• Required work:
The range to reproduce runs from the line containing "今すぐ着たい。春コートの在庫が少なくなってきました！" through the last line of the listing below; give exactly those lines and no others.

• Data:
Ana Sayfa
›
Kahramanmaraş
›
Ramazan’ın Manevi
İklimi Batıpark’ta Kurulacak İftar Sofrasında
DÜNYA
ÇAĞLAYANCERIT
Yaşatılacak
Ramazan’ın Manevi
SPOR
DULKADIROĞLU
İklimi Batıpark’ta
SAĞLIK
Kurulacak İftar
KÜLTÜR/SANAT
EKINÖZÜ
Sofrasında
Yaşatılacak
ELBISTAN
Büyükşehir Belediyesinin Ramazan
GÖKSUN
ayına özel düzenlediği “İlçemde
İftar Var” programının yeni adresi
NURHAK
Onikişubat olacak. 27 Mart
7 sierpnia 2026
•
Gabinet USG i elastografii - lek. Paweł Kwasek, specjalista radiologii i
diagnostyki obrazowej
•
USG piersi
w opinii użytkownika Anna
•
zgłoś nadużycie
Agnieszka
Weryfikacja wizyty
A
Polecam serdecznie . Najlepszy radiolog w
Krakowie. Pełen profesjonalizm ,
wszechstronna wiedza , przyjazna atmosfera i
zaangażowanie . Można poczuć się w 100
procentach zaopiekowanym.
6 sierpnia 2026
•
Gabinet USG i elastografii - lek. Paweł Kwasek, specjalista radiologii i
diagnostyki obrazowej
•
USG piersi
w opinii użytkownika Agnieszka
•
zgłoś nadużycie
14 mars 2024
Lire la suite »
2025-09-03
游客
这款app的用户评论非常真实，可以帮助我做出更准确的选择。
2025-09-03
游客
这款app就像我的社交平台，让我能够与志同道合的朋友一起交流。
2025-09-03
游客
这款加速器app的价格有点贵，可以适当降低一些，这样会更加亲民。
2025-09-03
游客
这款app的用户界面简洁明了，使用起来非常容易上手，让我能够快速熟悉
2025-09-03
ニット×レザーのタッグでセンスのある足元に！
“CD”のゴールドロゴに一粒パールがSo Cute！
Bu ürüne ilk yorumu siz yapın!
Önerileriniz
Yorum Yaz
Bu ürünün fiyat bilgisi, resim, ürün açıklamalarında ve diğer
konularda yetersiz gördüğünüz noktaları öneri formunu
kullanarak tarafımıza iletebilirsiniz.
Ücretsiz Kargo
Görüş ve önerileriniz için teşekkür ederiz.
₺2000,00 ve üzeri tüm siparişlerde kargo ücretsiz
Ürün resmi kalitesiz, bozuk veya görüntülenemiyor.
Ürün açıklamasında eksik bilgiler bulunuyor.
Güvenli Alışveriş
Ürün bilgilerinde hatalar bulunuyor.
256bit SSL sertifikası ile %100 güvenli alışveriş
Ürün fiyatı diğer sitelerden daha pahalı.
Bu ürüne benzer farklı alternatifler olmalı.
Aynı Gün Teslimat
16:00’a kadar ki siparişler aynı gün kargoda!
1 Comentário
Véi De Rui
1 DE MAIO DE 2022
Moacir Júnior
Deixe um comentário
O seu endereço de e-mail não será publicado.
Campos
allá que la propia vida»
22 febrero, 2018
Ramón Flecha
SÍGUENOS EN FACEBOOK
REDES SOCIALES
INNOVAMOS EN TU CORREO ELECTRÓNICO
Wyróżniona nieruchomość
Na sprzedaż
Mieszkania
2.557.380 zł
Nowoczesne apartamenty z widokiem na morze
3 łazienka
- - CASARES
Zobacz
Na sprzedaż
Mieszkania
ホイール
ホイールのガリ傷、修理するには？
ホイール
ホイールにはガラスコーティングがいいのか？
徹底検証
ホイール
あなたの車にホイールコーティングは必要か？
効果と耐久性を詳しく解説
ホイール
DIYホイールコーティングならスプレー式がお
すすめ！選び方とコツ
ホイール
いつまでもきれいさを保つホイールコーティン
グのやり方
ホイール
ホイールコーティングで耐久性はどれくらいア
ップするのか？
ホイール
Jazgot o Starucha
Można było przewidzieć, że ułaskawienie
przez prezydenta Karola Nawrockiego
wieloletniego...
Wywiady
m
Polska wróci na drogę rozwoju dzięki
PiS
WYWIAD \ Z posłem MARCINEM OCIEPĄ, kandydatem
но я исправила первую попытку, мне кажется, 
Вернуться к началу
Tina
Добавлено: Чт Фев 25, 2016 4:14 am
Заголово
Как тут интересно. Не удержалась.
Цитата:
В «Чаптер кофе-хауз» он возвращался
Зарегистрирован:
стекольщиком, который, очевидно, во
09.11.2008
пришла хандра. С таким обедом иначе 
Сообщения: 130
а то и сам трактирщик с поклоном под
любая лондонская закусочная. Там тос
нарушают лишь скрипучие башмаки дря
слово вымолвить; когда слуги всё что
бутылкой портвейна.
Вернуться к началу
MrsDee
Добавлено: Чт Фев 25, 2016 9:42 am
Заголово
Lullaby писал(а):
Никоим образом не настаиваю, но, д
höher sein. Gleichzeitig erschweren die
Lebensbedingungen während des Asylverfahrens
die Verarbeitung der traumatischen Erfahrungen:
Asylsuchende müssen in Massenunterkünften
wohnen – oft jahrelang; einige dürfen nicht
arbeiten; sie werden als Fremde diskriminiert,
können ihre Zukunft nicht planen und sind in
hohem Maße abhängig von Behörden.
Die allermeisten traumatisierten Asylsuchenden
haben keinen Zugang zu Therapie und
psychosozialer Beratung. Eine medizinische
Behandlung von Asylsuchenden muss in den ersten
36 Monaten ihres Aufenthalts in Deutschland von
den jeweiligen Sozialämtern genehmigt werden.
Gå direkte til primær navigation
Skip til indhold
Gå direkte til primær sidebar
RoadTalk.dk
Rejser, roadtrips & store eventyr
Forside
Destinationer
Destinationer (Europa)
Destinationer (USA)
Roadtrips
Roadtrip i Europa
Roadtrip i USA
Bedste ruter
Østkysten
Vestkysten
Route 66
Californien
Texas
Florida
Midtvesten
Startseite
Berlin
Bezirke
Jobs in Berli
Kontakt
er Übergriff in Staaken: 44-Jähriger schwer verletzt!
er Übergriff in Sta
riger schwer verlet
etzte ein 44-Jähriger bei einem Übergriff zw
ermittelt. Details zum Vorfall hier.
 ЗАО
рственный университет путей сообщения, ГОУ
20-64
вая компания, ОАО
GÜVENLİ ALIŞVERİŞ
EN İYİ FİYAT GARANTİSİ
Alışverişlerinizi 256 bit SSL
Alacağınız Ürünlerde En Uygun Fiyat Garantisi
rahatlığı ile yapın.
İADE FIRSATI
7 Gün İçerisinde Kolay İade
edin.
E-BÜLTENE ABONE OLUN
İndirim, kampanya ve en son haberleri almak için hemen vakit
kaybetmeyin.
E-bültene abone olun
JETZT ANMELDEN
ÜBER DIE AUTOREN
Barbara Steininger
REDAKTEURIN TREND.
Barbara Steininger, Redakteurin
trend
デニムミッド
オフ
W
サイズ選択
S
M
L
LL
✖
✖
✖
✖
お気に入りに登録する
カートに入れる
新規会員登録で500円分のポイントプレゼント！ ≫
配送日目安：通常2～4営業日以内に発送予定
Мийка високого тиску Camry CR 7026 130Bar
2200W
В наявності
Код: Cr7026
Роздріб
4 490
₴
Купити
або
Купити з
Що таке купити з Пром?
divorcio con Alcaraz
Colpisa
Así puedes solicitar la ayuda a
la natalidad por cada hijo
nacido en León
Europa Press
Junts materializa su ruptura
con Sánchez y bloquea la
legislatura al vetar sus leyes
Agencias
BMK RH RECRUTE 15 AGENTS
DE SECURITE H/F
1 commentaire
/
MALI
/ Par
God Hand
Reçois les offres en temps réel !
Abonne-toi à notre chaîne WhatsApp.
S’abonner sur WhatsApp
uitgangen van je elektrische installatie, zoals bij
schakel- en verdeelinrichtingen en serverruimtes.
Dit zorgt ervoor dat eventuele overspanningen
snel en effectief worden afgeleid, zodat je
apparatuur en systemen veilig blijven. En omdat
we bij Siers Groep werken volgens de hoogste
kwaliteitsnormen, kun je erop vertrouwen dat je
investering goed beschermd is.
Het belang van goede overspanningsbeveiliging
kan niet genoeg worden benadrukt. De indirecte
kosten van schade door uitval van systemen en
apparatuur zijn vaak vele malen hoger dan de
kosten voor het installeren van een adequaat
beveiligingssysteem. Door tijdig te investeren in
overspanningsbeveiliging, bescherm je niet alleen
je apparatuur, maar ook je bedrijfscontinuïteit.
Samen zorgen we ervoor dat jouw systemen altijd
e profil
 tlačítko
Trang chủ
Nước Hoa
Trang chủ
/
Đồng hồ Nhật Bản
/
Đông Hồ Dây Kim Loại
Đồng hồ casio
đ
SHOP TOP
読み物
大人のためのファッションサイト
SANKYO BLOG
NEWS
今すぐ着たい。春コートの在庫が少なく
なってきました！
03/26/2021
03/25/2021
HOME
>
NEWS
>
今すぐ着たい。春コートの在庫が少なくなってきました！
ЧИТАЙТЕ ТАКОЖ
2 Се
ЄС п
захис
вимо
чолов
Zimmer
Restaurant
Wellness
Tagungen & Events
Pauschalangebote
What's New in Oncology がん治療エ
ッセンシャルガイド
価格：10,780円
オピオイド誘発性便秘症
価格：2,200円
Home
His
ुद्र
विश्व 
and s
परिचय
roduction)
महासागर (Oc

• Result for this exercise:
今すぐ着たい。春コートの在庫が少なくなってきました！
ЧИТАЙТЕ ТАКОЖ
2 Се
ЄС п
захис
вимо
чолов
Zimmer
Restaurant
Wellness
Tagungen & Events
Pauschalangebote
What's New in Oncology がん治療エ
ッセンシャルガイド
価格：10,780円
オピオイド誘発性便秘症
価格：2,200円
Home
His
ुद्र
विश्व 
and s
परिचय
roduction)
महासागर (Oc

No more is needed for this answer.